I'm curious, what's the value of a stack trace of another person's library functions? As mentioned, you can get a stack trace that includes all of your code, that's what was offered to you.
The only thing a library gathering a stack trace instead of you gives you is that it includes traces through code you didn't write & ostensibly aren't responsible for. If you're going to go to the effort of tracing through a dependencies code, you might as well add the stack trace yourself; it's a single line of code from the standard library to collect it, std::backtrace::Backtrace::capture().
EDIT: capture will only actually grab a trace when env vars say it should, you can use force_capture to ignore those. To get to why this isn't the default for errors you're asking for, here's a line from their documentation:
> Capturing a backtrace can be both memory intensive and slow
Ideally (in my ideal world), it would be Result<T, E> that holds the backtrace. The value is that I don't know up front which method call is going to cause an error that is hard to track down, which is why I don't see how "instrument your calls with backtrace yourself" helps. It requires that I already have some idea about the execution path, otherwise I don't know where to put the backtrace instrumentation.
Since Backtrace::capture() is already tied to an env var, we could have the backtrace on Result without affecting performance, since you would only enable it for debugging. This would allow you to eg. easily track down a situation where you see in your prod logs that you are encountering a lot of "validation error: string is too long" but you can't tell where it is coming from. Flip the env var, redeploy the application, read the backtrace, turn off the env var, fix the problem.

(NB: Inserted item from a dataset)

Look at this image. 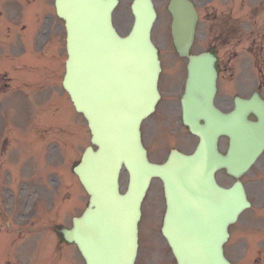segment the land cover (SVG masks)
Here are the masks:
<instances>
[{"label": "water", "instance_id": "obj_1", "mask_svg": "<svg viewBox=\"0 0 264 264\" xmlns=\"http://www.w3.org/2000/svg\"><path fill=\"white\" fill-rule=\"evenodd\" d=\"M118 0H56L65 21L66 72L63 85L91 130L89 146L74 172L90 195L87 208L64 228L66 240L79 247L86 264H135L142 202L153 178L163 181L167 210L162 232L178 264H231L223 244L230 224L250 206L238 180L223 188L218 168L240 177L264 146V130L236 110L223 114L213 105L217 72L213 64L191 58L185 98V122L201 137L196 151H173L168 161L152 163L141 141V124L154 112L161 62L151 39L157 17L152 0H134L133 26L118 33L112 14ZM172 33L181 55H189L197 14L187 0H172ZM205 120V123L201 122ZM231 136L226 156L217 140ZM128 172L122 192L120 176Z\"/></svg>", "mask_w": 264, "mask_h": 264}, {"label": "rangeland", "instance_id": "obj_2", "mask_svg": "<svg viewBox=\"0 0 264 264\" xmlns=\"http://www.w3.org/2000/svg\"><path fill=\"white\" fill-rule=\"evenodd\" d=\"M123 3L116 9L114 13V23L117 29L122 33L126 34L133 23V16L131 11L128 10L126 4L130 0H122ZM162 0H157L161 2ZM40 16L43 12L39 13ZM23 24L27 25V29L23 32V37L26 38L28 42H24V45L19 43V80L29 76L32 78H38L39 74L44 73L43 68L47 66L51 67V70L64 72V60L66 58V53L64 49V36L65 32L62 31L63 36L61 44L62 46V68H61V58L58 57V48L54 44H50L47 47L46 53L42 54L41 50H37L38 55L32 52V43L35 39V35L38 30V25L35 19V13L28 15L25 18ZM43 26V21L39 22ZM170 16L167 13L164 6L158 7V17L153 30V38L157 46L162 50L163 56H167L168 53H174L171 34H170ZM21 27L19 26V32ZM204 32L202 29L199 30V36H203ZM25 48L27 49L25 51ZM56 49V51L54 50ZM48 53L53 54L55 57L51 56L47 59ZM22 63H28L31 66L39 67L42 70L36 71L34 69L24 68ZM170 74V72L168 73ZM177 71L173 72L171 75L175 76ZM167 75L165 73L164 77ZM30 79L29 83L32 84ZM164 80V78H163ZM52 92L49 93L51 95ZM39 106V105H37ZM32 105L19 106L17 110L13 109L12 114L9 115L14 118L10 122L3 121V125L0 122V133L9 134L11 132L19 133V116L24 112L25 121L24 127L30 122L33 113ZM41 109L47 108L41 104ZM52 116H62L63 109L61 105L54 104L52 106ZM43 113V112H42ZM69 113V112H67ZM65 115V114H64ZM22 116V115H21ZM49 120V118H47ZM64 120V119H63ZM66 121V120H65ZM24 123V122H22ZM59 125L54 128L53 134L46 141L45 145L38 146L36 153L30 148H22L16 150L17 141L10 139H5L7 141V146L5 149L2 147L4 140H0V264H84L79 256V253L75 251L76 256L71 251H74V246L69 245L66 247L62 245L55 234L45 233L42 230L49 226L48 220L49 216L55 214V211L59 209L54 197H51V190L47 181L45 180V171L47 166L41 165L35 158V155L41 154L48 159V164L52 165L63 161L62 165L67 164L71 161V166L80 158L81 153L84 148L90 144V131L87 126L86 120L81 114L75 112L71 109V114L69 118V123L62 124L59 120ZM156 123L152 119L144 123V139L153 148L157 142L156 133ZM29 124V123H28ZM29 127L32 125L29 124ZM69 126V127H67ZM64 127L70 130L71 142L61 134ZM161 145L164 142L161 141ZM3 148V150H2ZM162 146L158 155L160 157L164 156L162 154ZM45 150V152H43ZM6 154V155H5ZM53 164V165H54ZM259 170L264 171V163L259 165ZM70 168V166H68ZM51 168V167H49ZM61 168V167H59ZM55 177L58 183L61 182L62 173L56 172ZM20 177L25 178V181H21ZM250 176L248 179H251ZM64 180L65 185H70L71 194L66 199H63V195H56L57 201L63 203L64 201L70 205V208L65 210L61 218L64 223L69 226L72 223V216H76L82 211L88 201V195L81 188L78 178L71 172V174H65ZM247 180V179H246ZM254 180V179H252ZM251 180L249 185L250 191L255 199L256 192L264 193V177L258 184H254ZM127 181V176L124 177L122 185L125 186ZM226 181V185H230L233 182L232 178ZM59 191V190H58ZM264 195V194H263ZM38 196V197H37ZM70 200V201H69ZM38 203V204H37ZM164 202L162 197V190L159 183H154L147 200L144 205V222L141 225V240H140V252L136 264H176L172 254L167 247L161 232V220L164 209ZM261 205L259 203L255 204L253 208L247 210L243 216L244 221H248L250 228L254 229L256 232L259 231L260 226L264 225V221H261L257 217V212ZM44 208V209H43ZM70 210L71 215L69 219H64L67 216V211ZM45 213L46 219H43ZM250 215V218H247ZM53 219V218H52ZM44 220V221H43ZM36 221V222H35ZM39 221H43L38 225ZM244 221L242 224H244ZM35 222V223H34ZM59 221L56 220V224ZM34 223V225H33ZM38 225V227H37ZM32 226L34 228H32ZM29 227L30 229H26ZM25 229L28 231H25ZM20 230H24L21 233ZM252 231L243 234L240 233L233 236L232 243L237 246L236 250L232 249L231 257L235 264H254L253 255L247 254L246 246V235L252 236ZM52 238V243L49 244V239ZM39 240V241H38ZM65 248V249H64ZM71 254V255H70ZM252 258V259H251Z\"/></svg>", "mask_w": 264, "mask_h": 264}, {"label": "flooded vegetation", "instance_id": "obj_3", "mask_svg": "<svg viewBox=\"0 0 264 264\" xmlns=\"http://www.w3.org/2000/svg\"><path fill=\"white\" fill-rule=\"evenodd\" d=\"M192 1L200 14L199 29L204 32L203 36L195 40V54L210 51L217 59V106L230 111L235 107L237 97L244 102L256 98L264 101V0ZM154 2L156 4V0ZM165 3L166 0H162V4ZM40 8L55 10L54 0H0V96L9 88V73L6 69L8 63L14 66L19 61V9L42 11ZM187 64V59L167 63L168 66L177 65L186 70ZM12 70L19 71L18 68ZM182 70L181 68L178 73ZM178 73L166 76L163 84H160L161 100L154 120V123L157 121L161 125L164 146L169 145L164 152L166 157L171 149L194 147L199 140L182 121V97L186 78ZM261 109L262 106L260 111ZM249 112V118L259 120L254 111ZM223 144L226 147L229 145L228 137L220 139V146ZM261 161L264 162V156ZM217 175L220 182L226 175L229 176L226 170H220ZM259 176L254 171V184L259 182ZM247 190L252 201L253 196ZM260 199L261 196H258L257 200ZM260 245L264 248L263 239ZM232 246L230 239L226 246L229 258ZM255 262L264 264V256L255 259Z\"/></svg>", "mask_w": 264, "mask_h": 264}]
</instances>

> track down a situation where you see in your prod logs that you are encountering a lot of "validation error: string is too long" but you can't tell where it is coming from.
Capturing a stack trace is a hefty operation: making it happen on _every_ error creation, which would include creating an error in response to another error (like <failure to allocate> causing <failure to create object>) could easily grind a production server to a halt. Especially if there's correctly handled errors happening: every one of them will pay this cost, every time.
It sounds like a really specific problem here; the log line that's happening is generic enough that it doesn't identify which line of code is emitting the log, so you can't just add `capture` to that line (what logging system even does this? printf logging?).
I feel like we are talking past each other, because you ignored the whole part about "it is already tied to an env var, and it would be still tied to an env var" that you would only enable on demand, so who cares if it's a hefty operation? Also what about other languages that capture stacktraces all the time with exceptions, or scripting languages with type errors, where you can't even turn it off? Rust is somehow different?
It is a specific problem, so what? You see that you are sending 500 from an axum handler, and you are logging "serde deserialization error: line 4 invalid", wouldn't it be nice to see where that came from, without instrumenting all the places you are deserializing something?